If you're trying to sort through the top commercial electrical contractors in Utah, you're probably already staring at plans, schedules, bids, and one big question. Who can get the job done without turning your project into a headache? This guide is built to help you compare real fit, not just names on a list, and if you're hiring or growing a crew, it's also worth keeping an eye on electrician employment opportunities.
Contents
1. Black Rhino Electric

Black Rhino Electric stands out because it covers the kind of commercial work that shows up every day in Northern Utah. Not just big new builds, but the jobs owners and property managers lose sleep over. Panel issues, code-violation repairs, tenant improvements, after-hours troubleshooting, lighting upgrades, EV charging, and low-voltage work that has to play nice with the rest of the building.
That mix matters. A lot of lists about top commercial electrical contractors treat every firm like they're interchangeable. They aren't. Some are built for large bid-spec work. Some are better when a business needs a contractor who can fix a service problem on Tuesday and wire a remodel on Thursday.
Best Fit for Northern Utah Commercial Work
Black Rhino Electric is a practical fit for businesses in Weber, Davis, and Salt Lake counties that want one contractor for both project work and ongoing support. The company is fully licensed and insured in Northern Utah, with local experience handling meter and panel work, rewiring, lighting design, troubleshooting, GFCI and safety devices, and commercial build-outs. If you want a closer look at their commercial scope, review Black Rhino Electric's commercial electrical services.
From a boots-on-the-ground standpoint, this is the kind of contractor that makes sense when the job isn't neatly boxed into one category. A retail suite remodel may need power changes, new lighting, low-voltage cabling, and a code cleanup before inspection. That's common around here, especially in older buildings along the Wasatch Front.
Practical rule: If your project mixes service, retrofit, and small construction work, pick a contractor that's comfortable in all three. Otherwise you end up babysitting handoffs.
What Works Well and What to Watch
What works
- Broad commercial coverage: Handles troubleshooting, wiring, rewiring, panel upgrades, lighting, low-voltage systems, and new construction installs.
- Strong local fit: Focused on Northern Utah, with experience in the kinds of code and service issues older local properties tend to have.
- EV charger capability: Useful for offices, mixed-use properties, and owners adding workplace charging, including Tesla Wall Connector installs.
- Responsive support: After-hours emergency service and scheduled maintenance are valuable when downtime costs money.
Trade-offs
- Regional footprint: Service is centered on Weber, Davis, and Salt Lake counties, so it isn't the pick for multi-state rollouts.
- Quote-based pricing: There isn't published flat-rate pricing online, which means you'll need a direct estimate for firm numbers.
For many local businesses, that's not a drawback. It's just reality. Commercial electrical work isn't like buying fence posts at the yard. Scope drives price.
2. Wasatch Electric

Wasatch Electric is the kind of contractor you call when the project has real scale, real layers, and very little room for improvising. They bring long-standing Utah presence plus the backing of EMCOR, which makes them a serious option for owners and general contractors who need design-build, plan/spec execution, facility services, and more specialized infrastructure capability under one roof.
########
_Task to carry out_
Using the contractor guide above, decide whether each statement agrees with it, answering yes or no and quoting the words that settle it. 1. Black Rhino Electric publishes flat-rate pricing online. 2. Black Rhino Electric's service is centered on Weber, Davis, and Salt Lake counties. 3. Wasatch Electric has the backing of EMCOR.

_Dataset extract_
########
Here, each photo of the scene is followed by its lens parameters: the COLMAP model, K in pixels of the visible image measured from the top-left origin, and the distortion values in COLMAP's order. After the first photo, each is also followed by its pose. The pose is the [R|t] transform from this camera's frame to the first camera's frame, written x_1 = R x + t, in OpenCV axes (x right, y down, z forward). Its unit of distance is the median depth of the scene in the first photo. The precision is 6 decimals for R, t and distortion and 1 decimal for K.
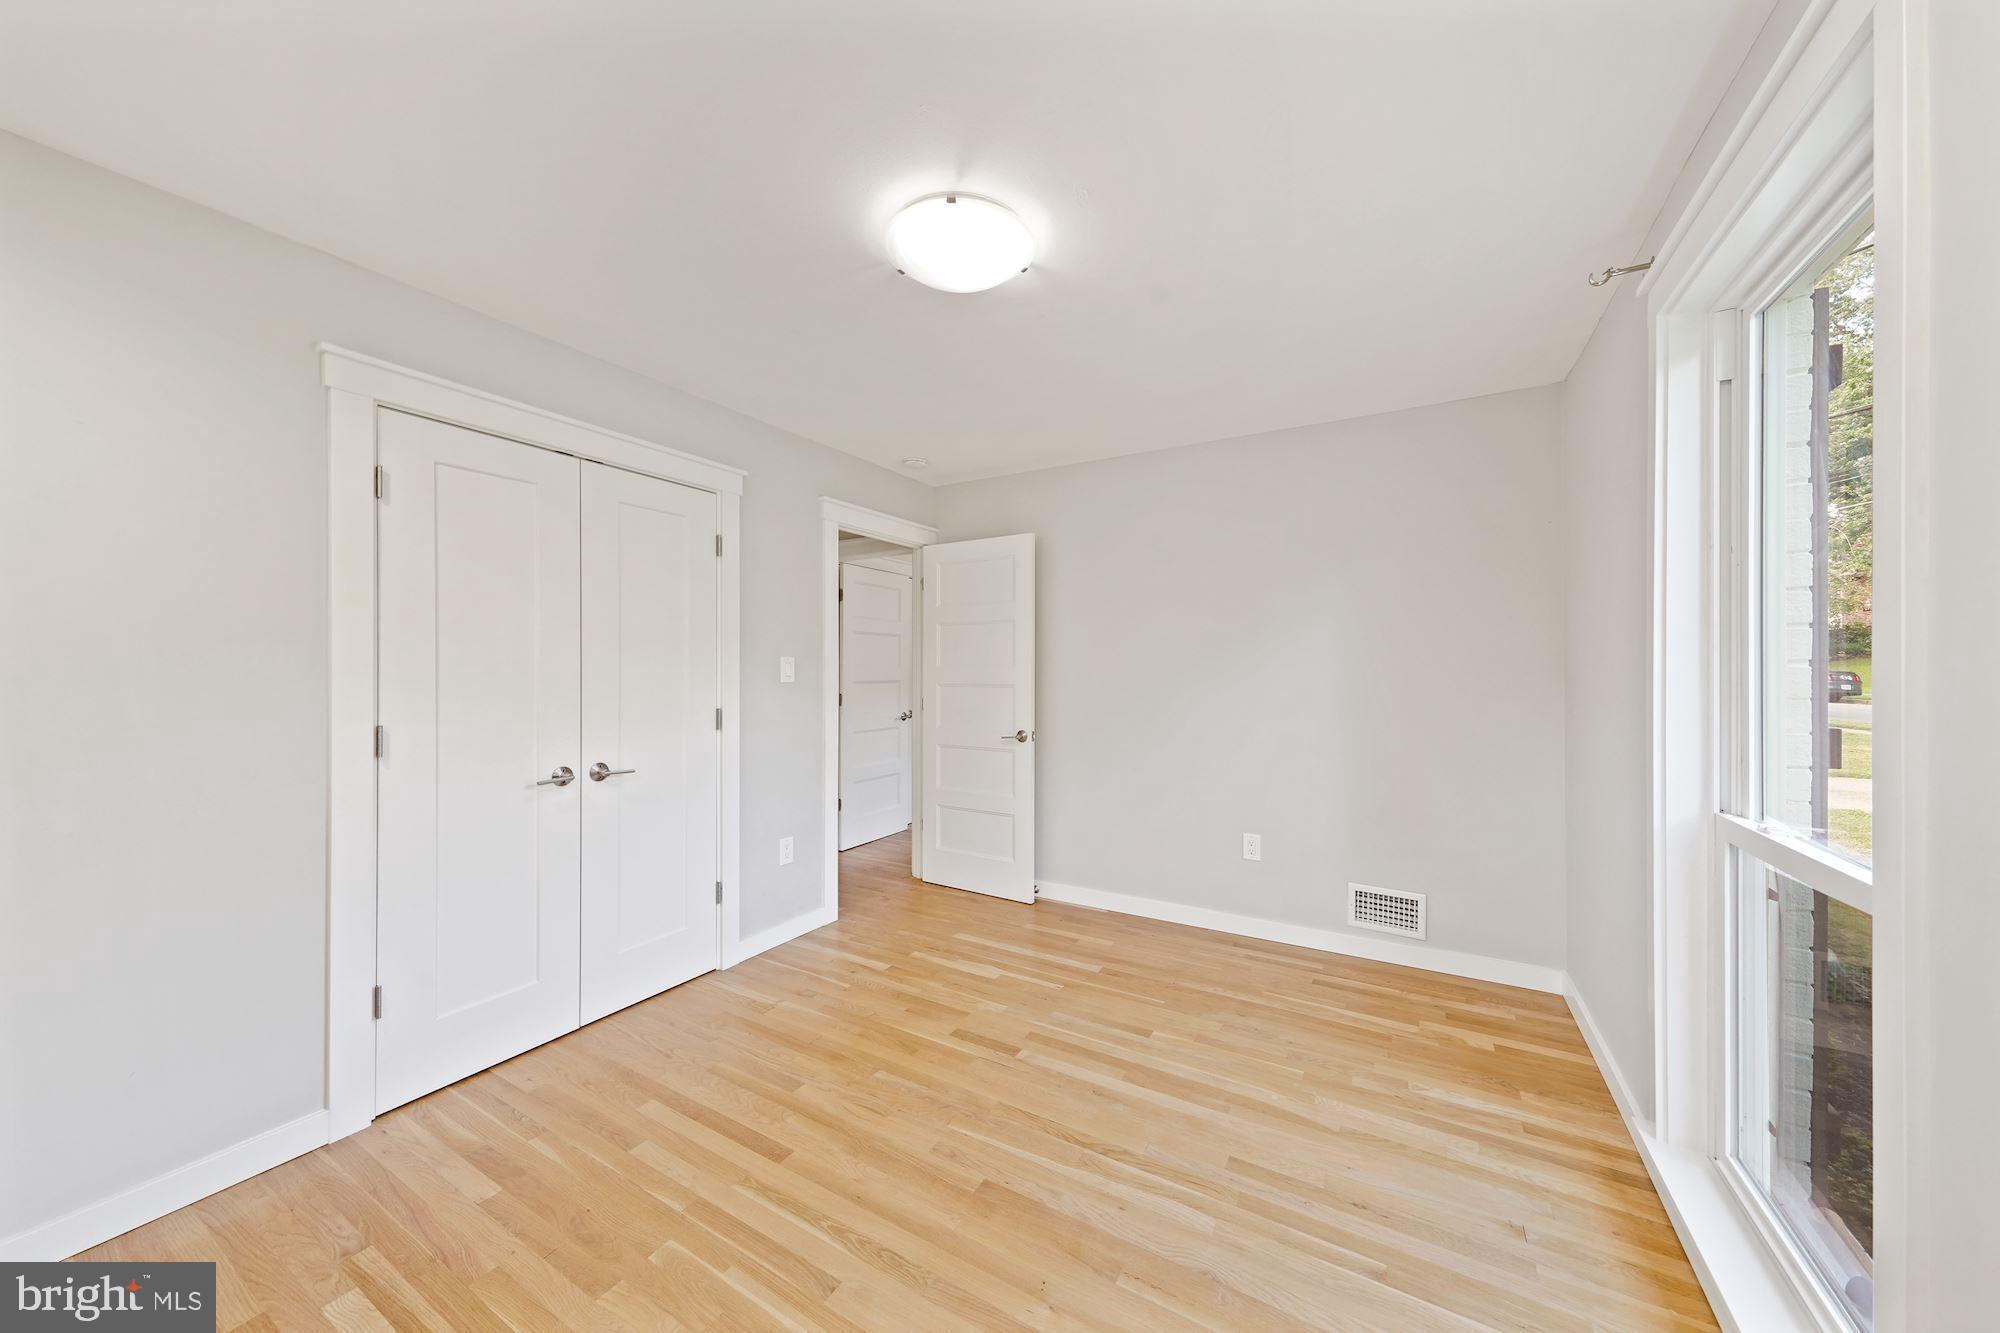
lens RADIAL K [[684.9, 0, 994.1], [0, 684.9, 660.7], [0, 0, 1]] dist [-0.003352, 0.000030]
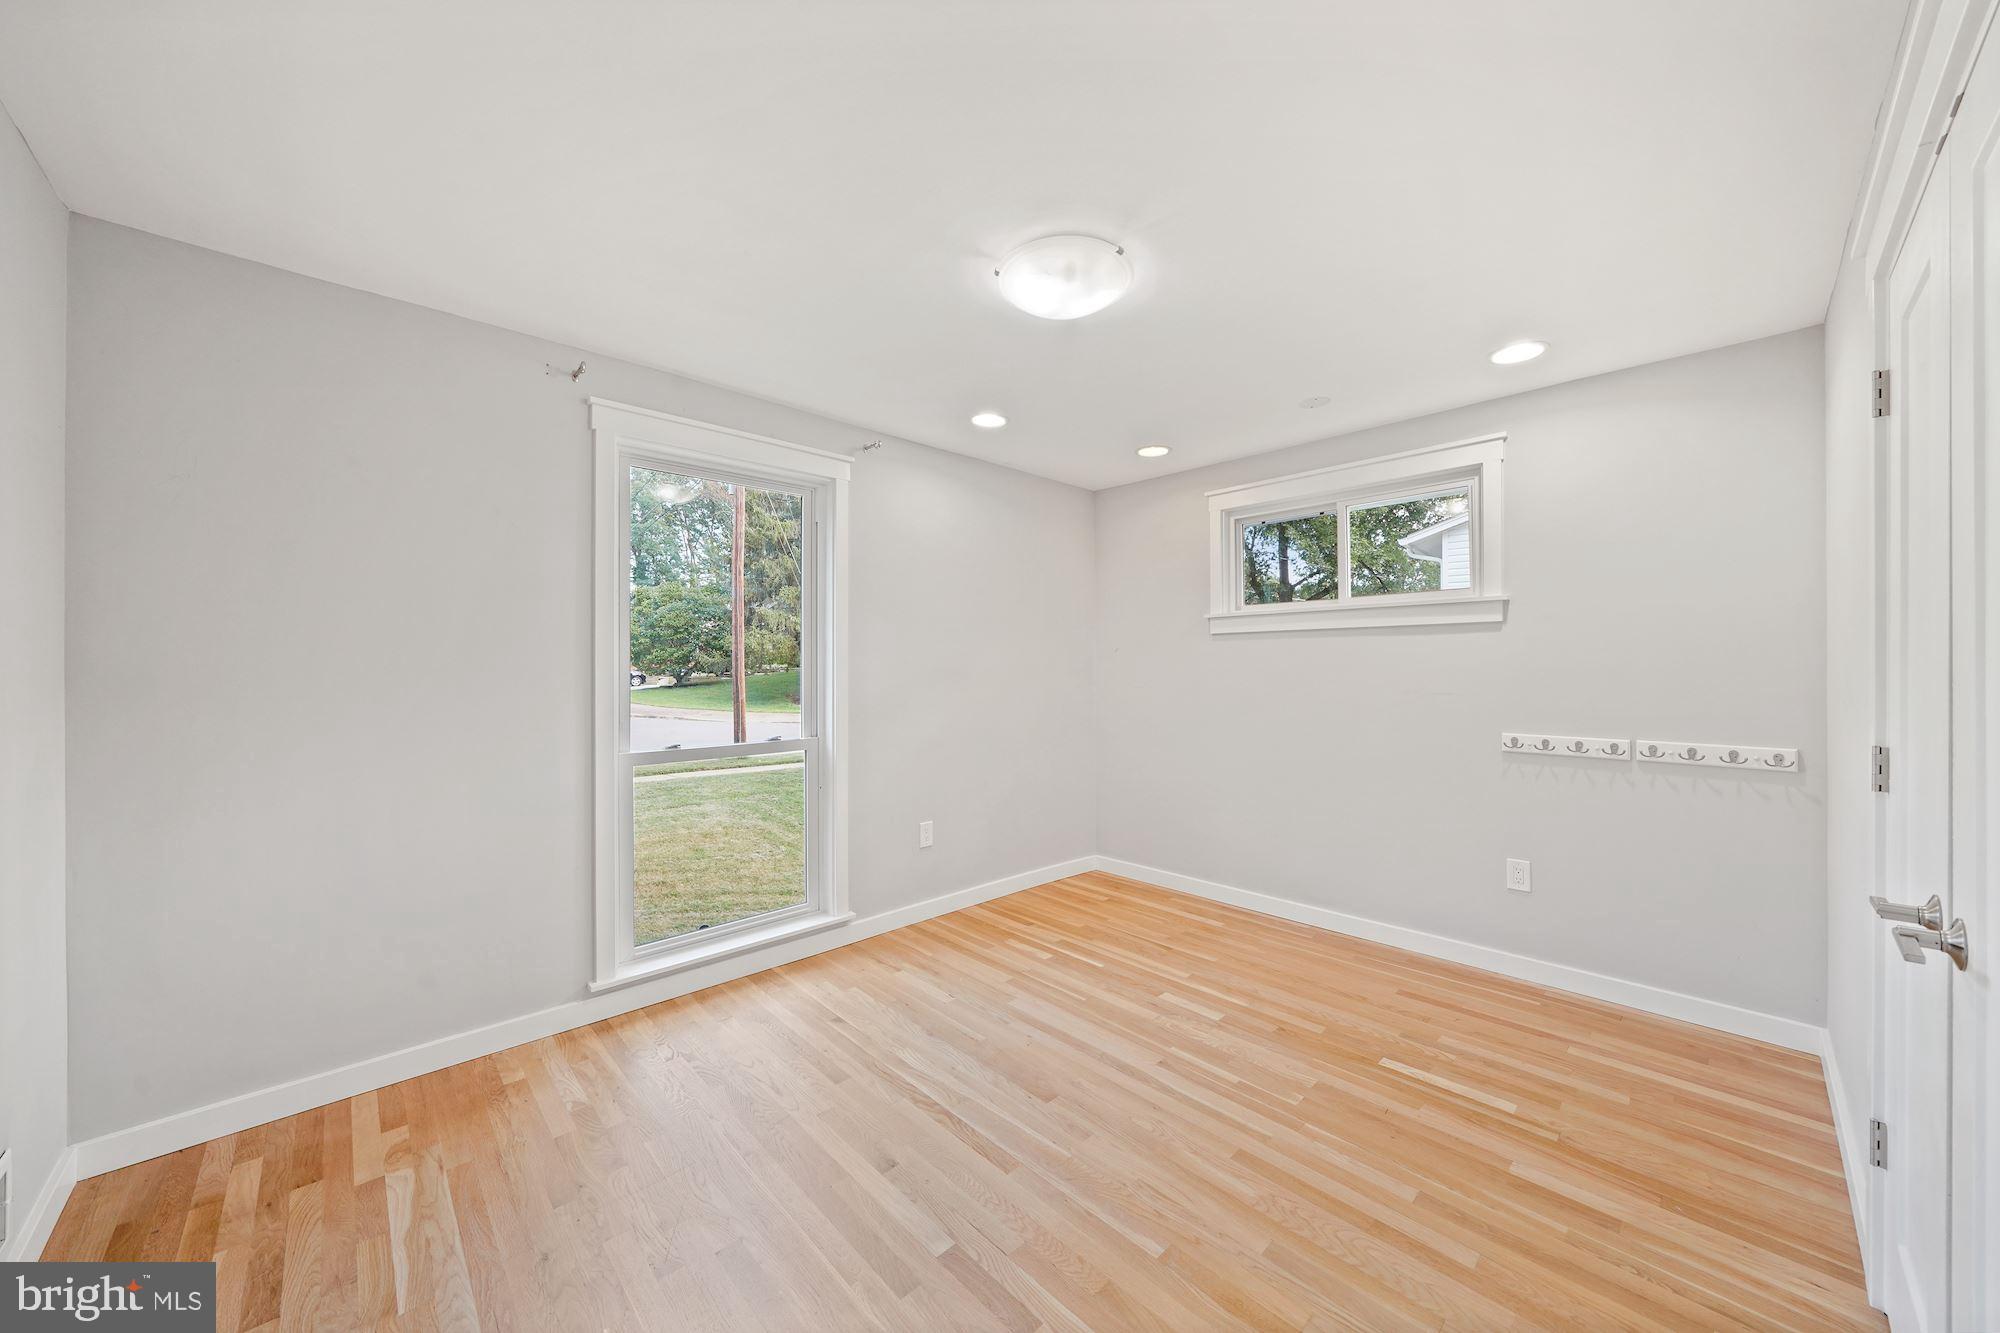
lens RADIAL K [[684.9, 0, 999.9], [0, 684.9, 667.4], [0, 0, 1]] dist [-0.003352, 0.000030]
pose [[-0.960177, -0.000701, 0.279391, -0.240505], [-0.003384, 0.999953, -0.009123, 0.021987], [-0.279372, -0.009705, -0.960134, 1.980269]]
########
_Reply to the task_
1. No: "There isn't published flat-rate pricing online"
2. Yes: "Service is centered on Weber, Davis, and Salt Lake counties"
3. Yes: "the backing of EMCOR"